Oda Başkanı Salih Özkan, “Esnafım kan ağlıyor, sesimiz çıkmıyor!”
Koronavirüs tüm dünyada etkisini sürdürmeye devam ediyor.
Türkiye’de ilk vakanın görüldüğü 11 Mart 2020’den bu yana sosyal hayata getirilen kısıtlamalar ve alınan önlemlerle 3 buçuk ay gibi bir sürede vaka sayılarının düşüşe geçmesi üzerine yasaklar da gevşetilmeye başladı.
Henüz virüsün yok olmadığını, mücadelenin sona ermediğini ifade eden yetkililer, “Yeni Normal” olarak tanımlanan dönemde de; sosyal mesafe, maske kullanımı ve el hijyeninin son derece önemli olduğunu belirterek, vatandaşlardan rehavete kapılmamalarını, bir süre daha dikkatli davranmaları istiyor.
Normalleşirken getirilen kısıtlamalar tepki çekiyor
Pandemide alınan önlemler nedeniyle sadece Türkiye’de değil tüm dünyada aynı zamanda ekonominin de etkilendiği ve bu konuda ülkelerin kendi ekonomi destek planlarını da oluşturdukları gözleniyor.
Türkiye’de salgının ortaya çıktığı ilk günlerden itibaren iş yerlerini ayakta tutmaya çalışan, ödemelerini yapmakta zorlanan esnaf grupları da, her geçen gün daha fazla zorlandıklarını ve artık bir an önce eski normale dönmeyi beklediklerini vurguluyor.
Geçtiğimiz günlerde alınan “Yeni Normal” kararı ile birlikte berber ve kuaförler açılmış, hijyen önlemleri ile çalışmaya başlamışlardı.
Fakat, bu süreçte özellikle sosyal medya paylaşımlarında gözlenen ve zaman zaman farklı kesimlerce yapılan basın açıklamalarında dikkati çeken bir nokta var ki; normalleşirken getirilen kısıtlamalar, yasaklar!
Keşan Berberler ve Kuaförler Esnaf Odası Başkanı Salih Özkan da, 6 Haziran 2020 Cumartesi günü facebook hesabında, bu durumu eleştiren paylaşımıyla, kendisinin ve oda üyelerinin feryadını yetkililere duyurmaya çalıştı.
Özkan paylaşımında, açık olan berber ve kuaförlerin yasak olduğu için yapamadığı bazı uygulamaları örnek göstererek, şu ifadelere yer verdi;

“Sakal tıraşsız berber mi olur?“
“Berber salonlarımızı açtılar, çok sevindik.

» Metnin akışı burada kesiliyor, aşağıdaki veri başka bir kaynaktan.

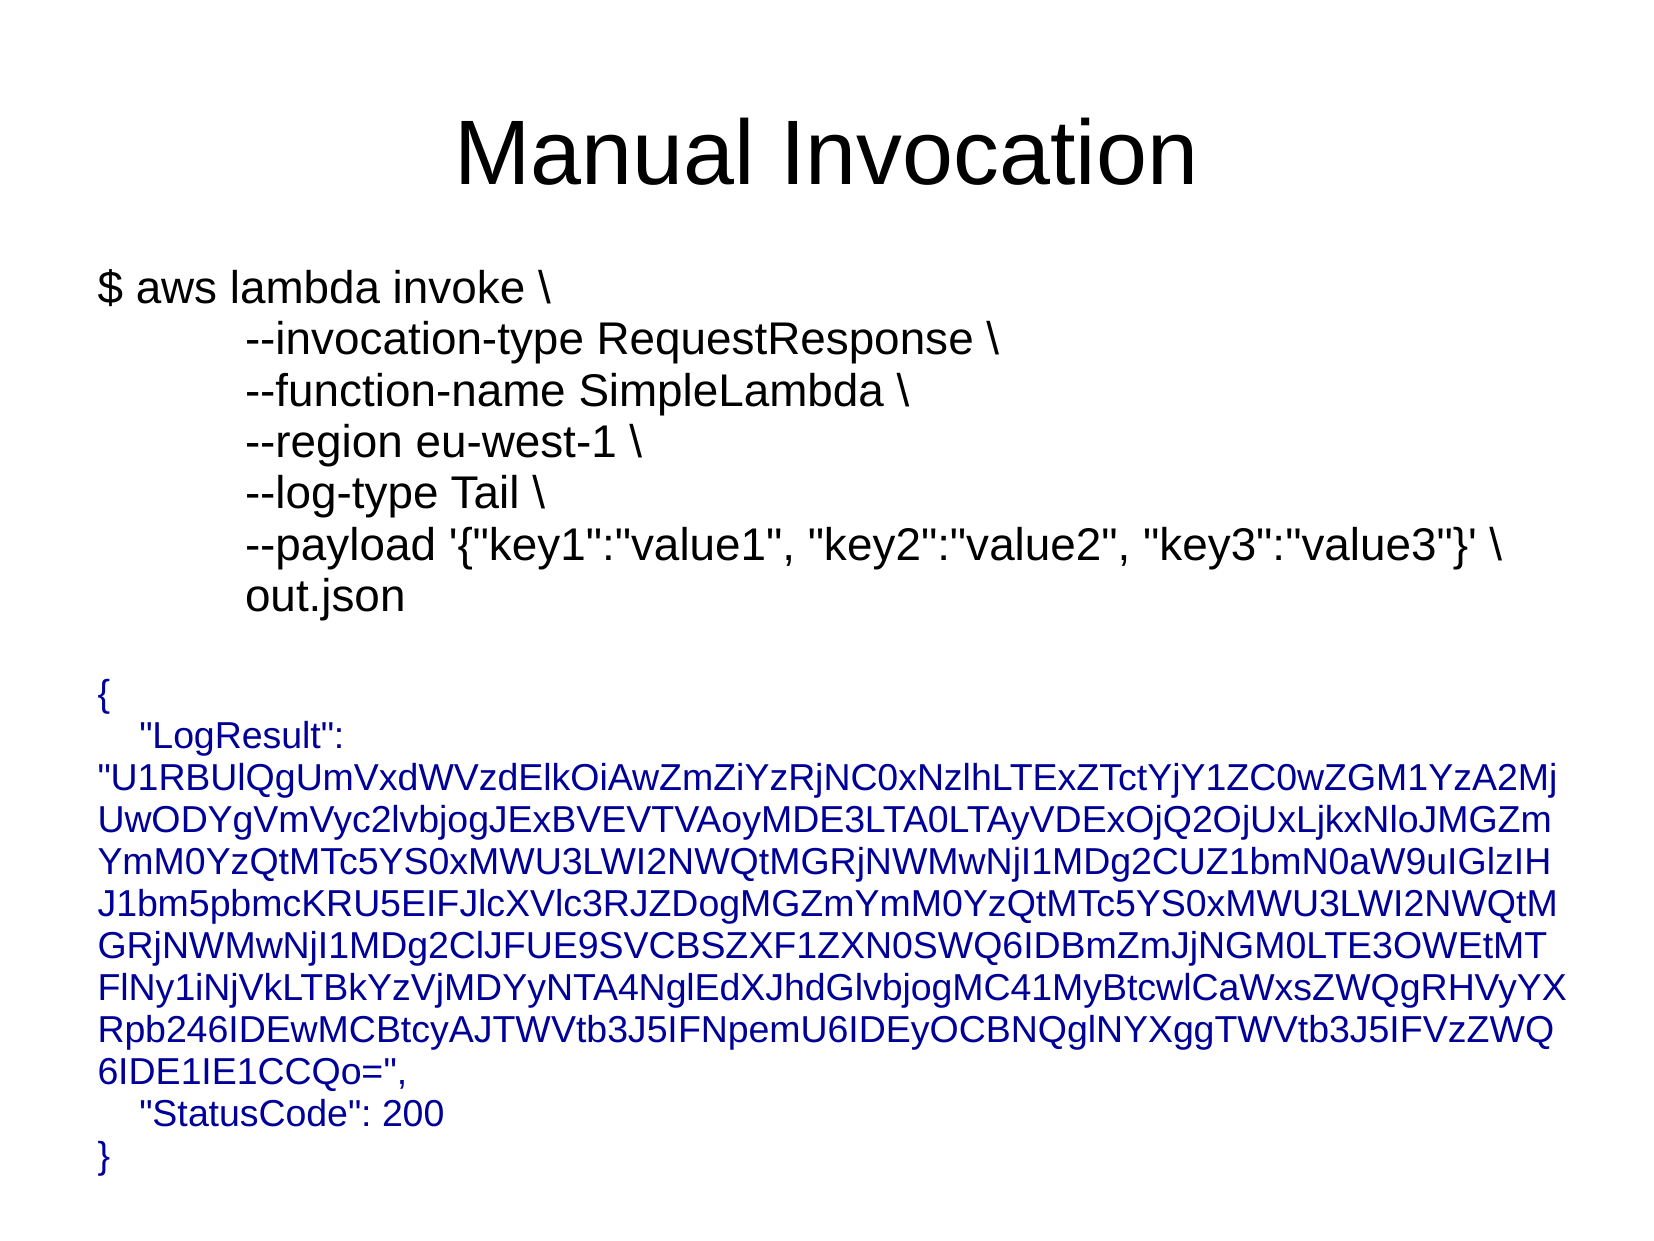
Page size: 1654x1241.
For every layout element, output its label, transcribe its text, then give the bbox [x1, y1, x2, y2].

title Manual Invocation [82, 49, 1571, 254]
text_box $ aws lambda invoke \ --invocation-type RequestResponse \ --function-name SimpleLambda \ --region eu-west-1 \ --log-type Tail \ --payload '{"key1":"value1", "key2":"value2", "key3":"value3"}' \ out.json { "LogResult": "U1RBUlQgUmVxdWVzdElkOiAwZmZiYzRjNC0xNzlhLTExZTctYjY1ZC0wZGM1YzA2MjUwODYgVmVyc2lvbjogJExBVEVTVAoyMDE3LTA0LTAyVDExOjQ2OjUxLjkxNloJMGZmYmM0YzQtMTc5YS0xMWU3LWI2NWQtMGRjNWMwNjI1MDg2CUZ1bmN0aW9uIGlzIHJ1bm5pbmcKRU5EIFJlcXVlc3RJZDogMGZmYmM0YzQtMTc5YS0xMWU3LWI2NWQtMGRjNWMwNjI1MDg2ClJFUE9SVCBSZXF1ZXN0SWQ6IDBmZmJjNGM0LTE3OWEtMTFlNy1iNjVkLTBkYzVjMDYyNTA4NglEdXJhdGlvbjogMC41MyBtcwlCaWxsZWQgRHVyYXRpb246IDEwMCBtcyAJTWVtb3J5IFNpemU6IDEyOCBNQglNYXggTWVtb3J5IFVzZWQ6IDE1IE1CCQo=", "StatusCode": 200 } [82, 254, 1583, 1235]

Kuaför salonlarını da açtılar, çok sevindik. Kahvehaneleri açtılar, çok sevindiler. Güzellik uzmanları güzellik salonlarını açtılar, çok sevindik. Allah razı olsun.
Sonra dediler ki; <Sakal tıraşı yasak!>
Kuaföre <Kaş alma, ağda, fön yasak!>
Güzellik salonlarına <ciltle ilgili uygulama yasak!>
Kahvehanelerde <oyun yasak!>
<1 Haziran 2020 itibariyle ‘normalleşme’ sürecine girdik> dediler.

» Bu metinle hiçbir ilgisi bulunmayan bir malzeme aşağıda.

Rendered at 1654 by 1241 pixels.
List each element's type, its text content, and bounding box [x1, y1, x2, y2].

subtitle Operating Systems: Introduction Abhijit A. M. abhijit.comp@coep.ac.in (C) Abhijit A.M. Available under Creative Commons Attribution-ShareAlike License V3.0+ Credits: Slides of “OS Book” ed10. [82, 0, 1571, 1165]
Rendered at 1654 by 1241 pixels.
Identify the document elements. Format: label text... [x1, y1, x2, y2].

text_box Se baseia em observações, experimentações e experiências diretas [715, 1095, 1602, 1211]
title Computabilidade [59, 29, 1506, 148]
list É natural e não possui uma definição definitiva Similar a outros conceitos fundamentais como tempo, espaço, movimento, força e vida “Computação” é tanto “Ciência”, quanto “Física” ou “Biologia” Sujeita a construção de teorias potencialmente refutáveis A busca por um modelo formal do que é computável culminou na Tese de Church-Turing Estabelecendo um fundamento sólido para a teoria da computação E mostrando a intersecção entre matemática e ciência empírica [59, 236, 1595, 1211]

Parklar, caddeler insan kaynıyor. Otobüste insanlar yanak yanağa gidiyor. Parti, belediye, kooperatif, dernek gibi resmi kurumların seçimleri de serbestleşti.

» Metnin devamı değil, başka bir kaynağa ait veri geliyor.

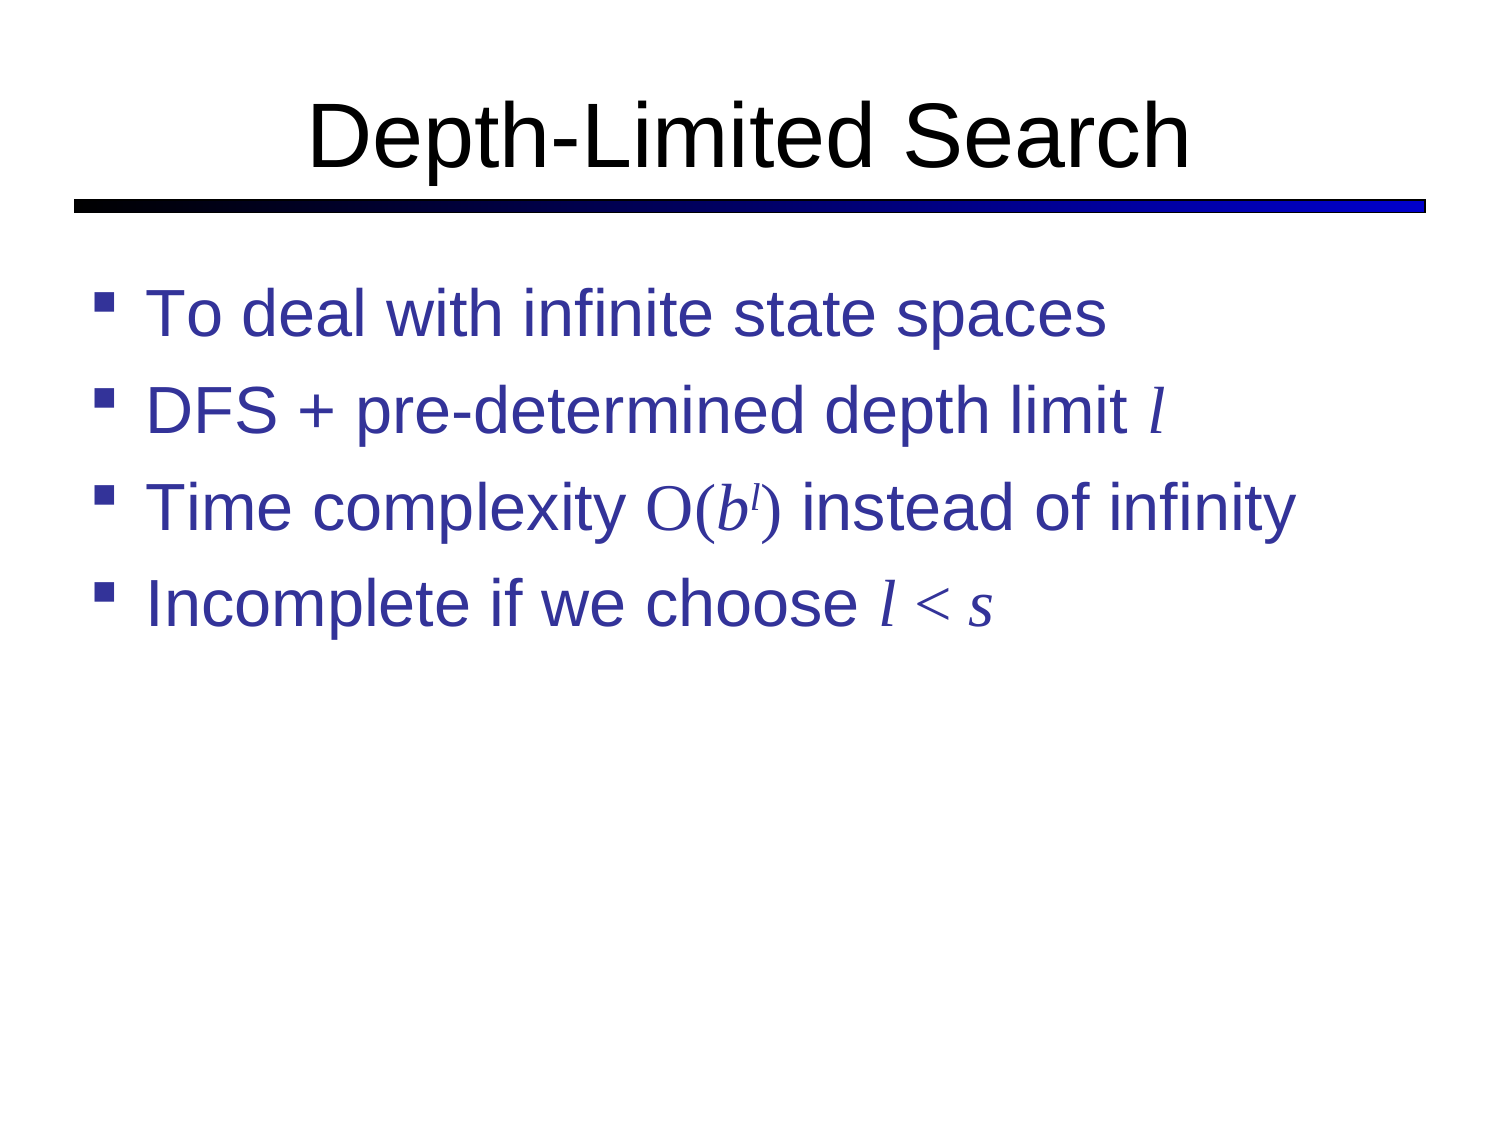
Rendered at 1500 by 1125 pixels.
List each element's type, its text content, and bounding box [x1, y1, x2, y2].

text_box Depth-Limited Search [75, 37, 1426, 225]
text_box To deal with infinite state spaces DFS + pre-determined depth limit l Time complexity O(bl) instead of infinity Incomplete if we choose l < s [75, 262, 1426, 1005]
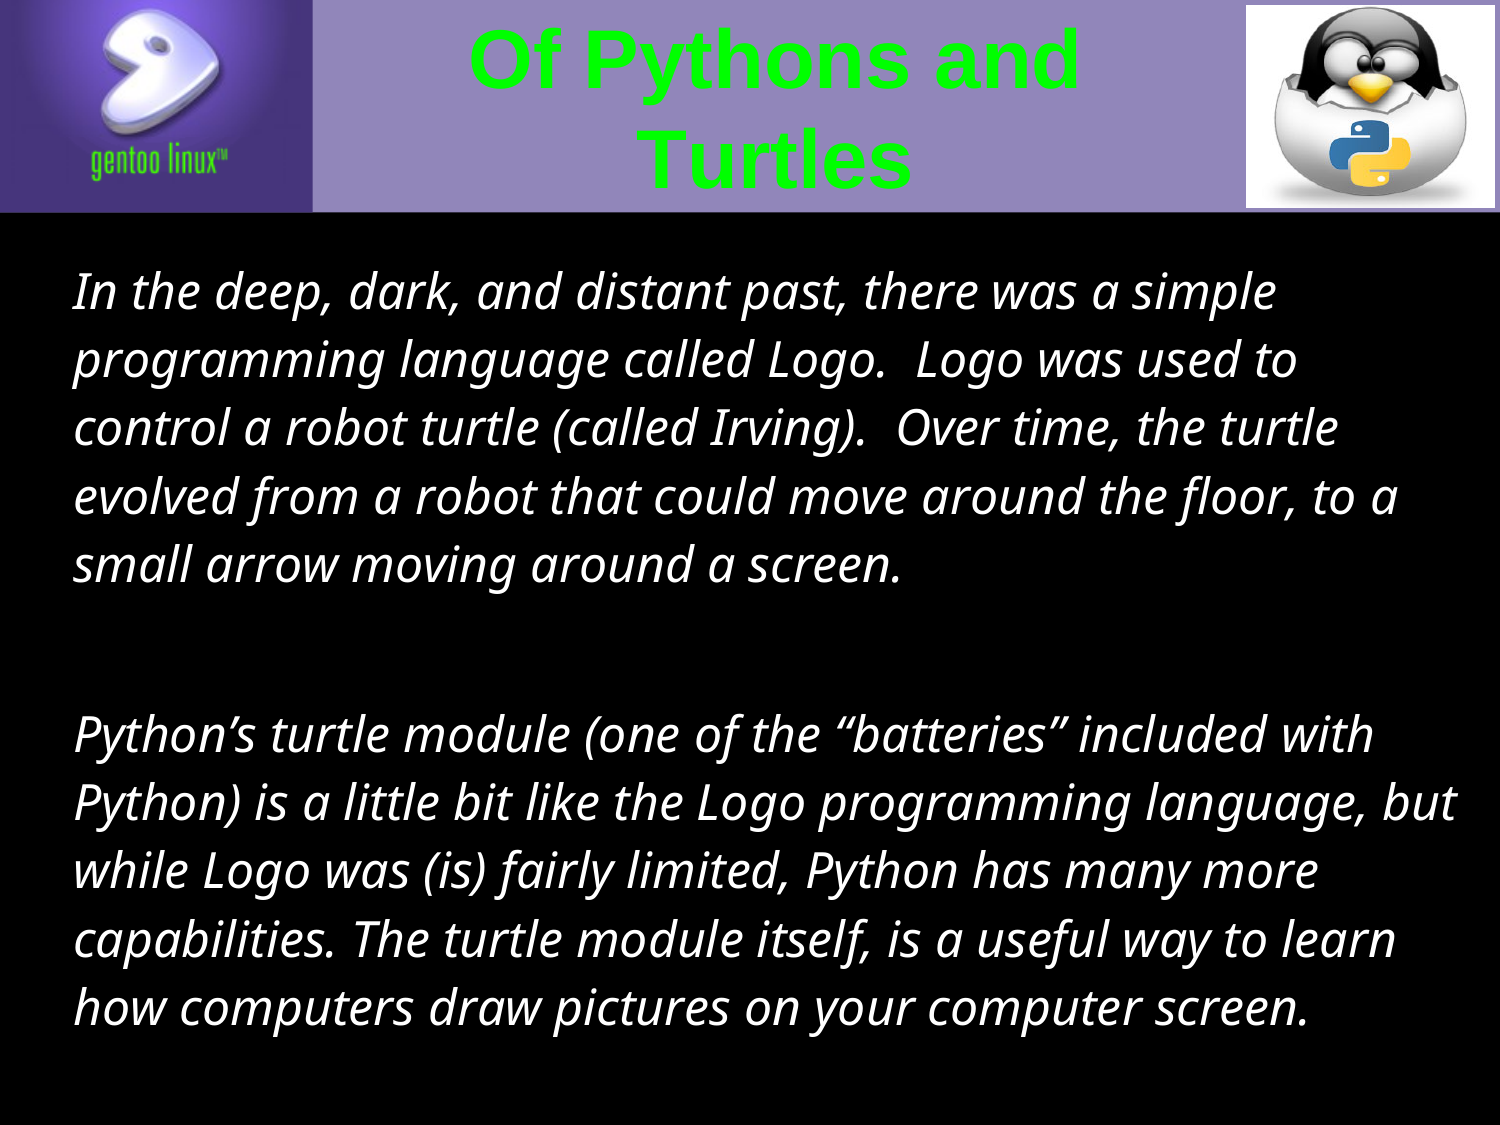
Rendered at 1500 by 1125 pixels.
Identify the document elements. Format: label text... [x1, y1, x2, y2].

Bu kadar olumlu serbestliklerden sonra nedir bu inat?
Sakal tıraşsız berber mi olur? Kaş, fön, ağdasız kuaför mü olur?
Cilt bakımı yapmayan güzellik salonu mu olur?
Oyunsuz kahve mi olur?
Sayın yetkililer! Lütfen artık üzerimizdeki bu kara bulutları çekin.“
“Esnafımızı virüslüymüş gibi anlatanlara yazıklar olsun!“
Esnafın işlerinin söylentilerden, sosyal medyada yapılan yorumlardan, çok fazla etkilendiğini dile getiren Özkan;
“Şov amaçlı yapılan yorumlar ve bilinçli bilinçsiz konuşan ağızlar nedeniyle, sıkıntıyı neden bizler çekiyoruz? Esnafım kan ağlıyor, sesimiz çıkmıyor!
Neden?
Efendiliğimizden, vatana ve millete olan saygımızdan.. ama biz de bir aile bireyleriyiz. Bizim de bakmakla sorumlu olduğumuz bir ailemiz var.
Lütfen sesimizi duyun artık! Ya da her şey normalken, bizim görmediğimiz anormali yetkili ağızdan söyleyin de bilgimiz olsun.” dedi.